* **EXERCISE DATA**
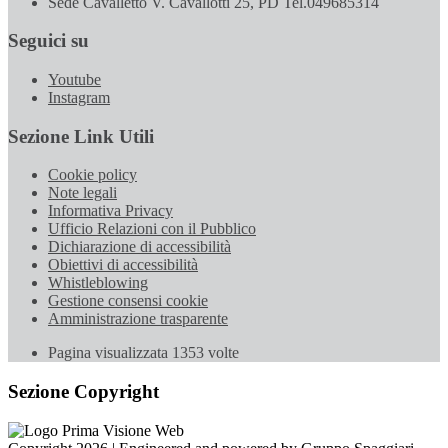
Sede Cavalletto V. Cavallotti 25, PD Tel.049685314
Seguici su
Youtube
Instagram
Sezione Link Utili
Cookie policy
Note legali
Informativa Privacy
Ufficio Relazioni con il Pubblico
Dichiarazione di accessibilità
Obiettivi di accessibilità
Whistleblowing
Gestione consensi cookie
Amministrazione trasparente
Pagina visualizzata
1353
volte
Sezione Copyright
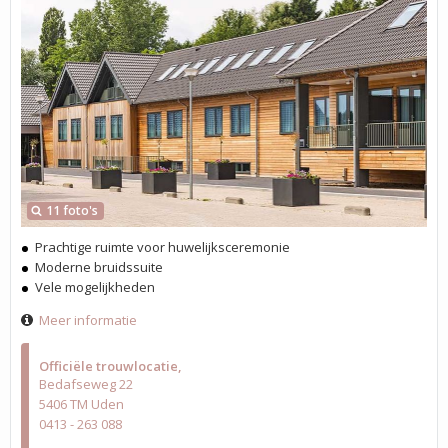
11 foto's
Prachtige ruimte voor huwelijksceremonie
Moderne bruidssuite
Vele mogelijkheden
Meer informatie
Officiële trouwlocatie
Bedafseweg 22
5406 TM Uden
0413 - 263 088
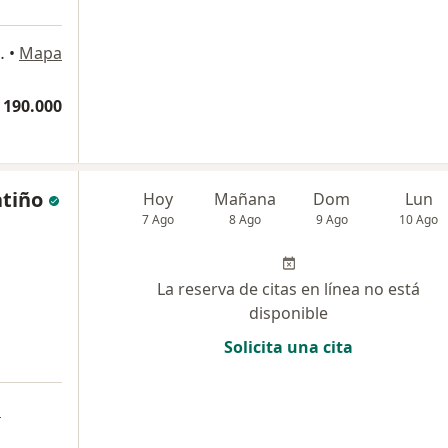
 Cauca, Colombia, Cali
•
Mapa
 190.000
atiño
Hoy
Mañana
Dom
Lun
7 Ago
8 Ago
9 Ago
10 Ago
La reserva de citas en línea no está
disponible
Solicita una cita
a
a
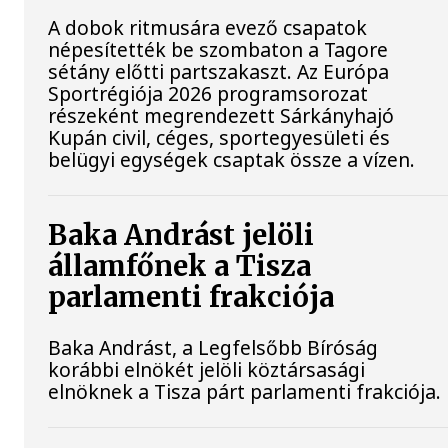
A dobok ritmusára evező csapatok
népesítették be szombaton a Tagore
sétány előtti partszakaszt. Az Európa
Sportrégiója 2026 programsorozat
részeként megrendezett Sárkányhajó
Kupán civil, céges, sportegyesületi és
belügyi egységek csaptak össze a vízen.
Baka Andrást jelöli
államfőnek a Tisza
parlamenti frakciója
Baka Andrást, a Legfelsőbb Bíróság
korábbi elnökét jelöli köztársasági
elnöknek a Tisza párt parlamenti frakciója.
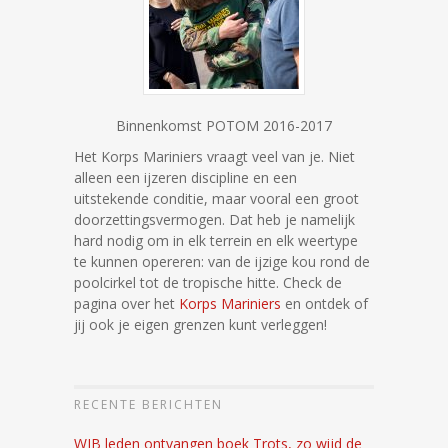
Binnenkomst POTOM 2016-2017
Het Korps Mariniers vraagt veel van je. Niet
alleen een ijzeren discipline en een
uitstekende conditie, maar vooral een groot
doorzettingsvermogen. Dat heb je namelijk
hard nodig om in elk terrein en elk weertype
te kunnen opereren: van de ijzige kou rond de
poolcirkel tot de tropische hitte. Check de
pagina over het
Korps Mariniers
en ontdek of
jij ook je eigen grenzen kunt verleggen!
RECENTE BERICHTEN
WJB leden ontvangen boek Trots, zo wijd de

* **WHAT THIS TASK INVOLVES**
Print the text of all the data above word for word, and leave the pictures out of your answer.

* **WRITTEN ANSWER**
Sede Cavalletto V. Cavallotti 25, PD Tel.049685314
Seguici su
Youtube
Instagram
Sezione Link Utili
Cookie policy
Note legali
Informativa Privacy
Ufficio Relazioni con il Pubblico
Dichiarazione di accessibilità
Obiettivi di accessibilità
Whistleblowing
Gestione consensi cookie
Amministrazione trasparente
Pagina visualizzata
1353
volte
Sezione Copyright
11 foto's
Prachtige ruimte voor huwelijksceremonie
Moderne bruidssuite
Vele mogelijkheden
Meer informatie
Officiële trouwlocatie
Bedafseweg 22
5406 TM Uden
0413 - 263 088
 Cauca, Colombia, Cali
•
Mapa
 190.000
atiño
Hoy
Mañana
Dom
Lun
7 Ago
8 Ago
9 Ago
10 Ago
La reserva de citas en línea no está
disponible
Solicita una cita
a
a
A dobok ritmusára evező csapatok
népesítették be szombaton a Tagore
sétány előtti partszakaszt. Az Európa
Sportrégiója 2026 programsorozat
részeként megrendezett Sárkányhajó
Kupán civil, céges, sportegyesületi és
belügyi egységek csaptak össze a vízen.
Baka Andrást jelöli
államfőnek a Tisza
parlamenti frakciója
Baka Andrást, a Legfelsőbb Bíróság
korábbi elnökét jelöli köztársasági
elnöknek a Tisza párt parlamenti frakciója.
Binnenkomst POTOM 2016-2017
Het Korps Mariniers vraagt veel van je. Niet
alleen een ijzeren discipline en een
uitstekende conditie, maar vooral een groot
doorzettingsvermogen. Dat heb je namelijk
hard nodig om in elk terrein en elk weertype
te kunnen opereren: van de ijzige kou rond de
poolcirkel tot de tropische hitte. Check de
pagina over het
Korps Mariniers
en ontdek of
jij ook je eigen grenzen kunt verleggen!
RECENTE BERICHTEN
WJB leden ontvangen boek Trots, zo wijd de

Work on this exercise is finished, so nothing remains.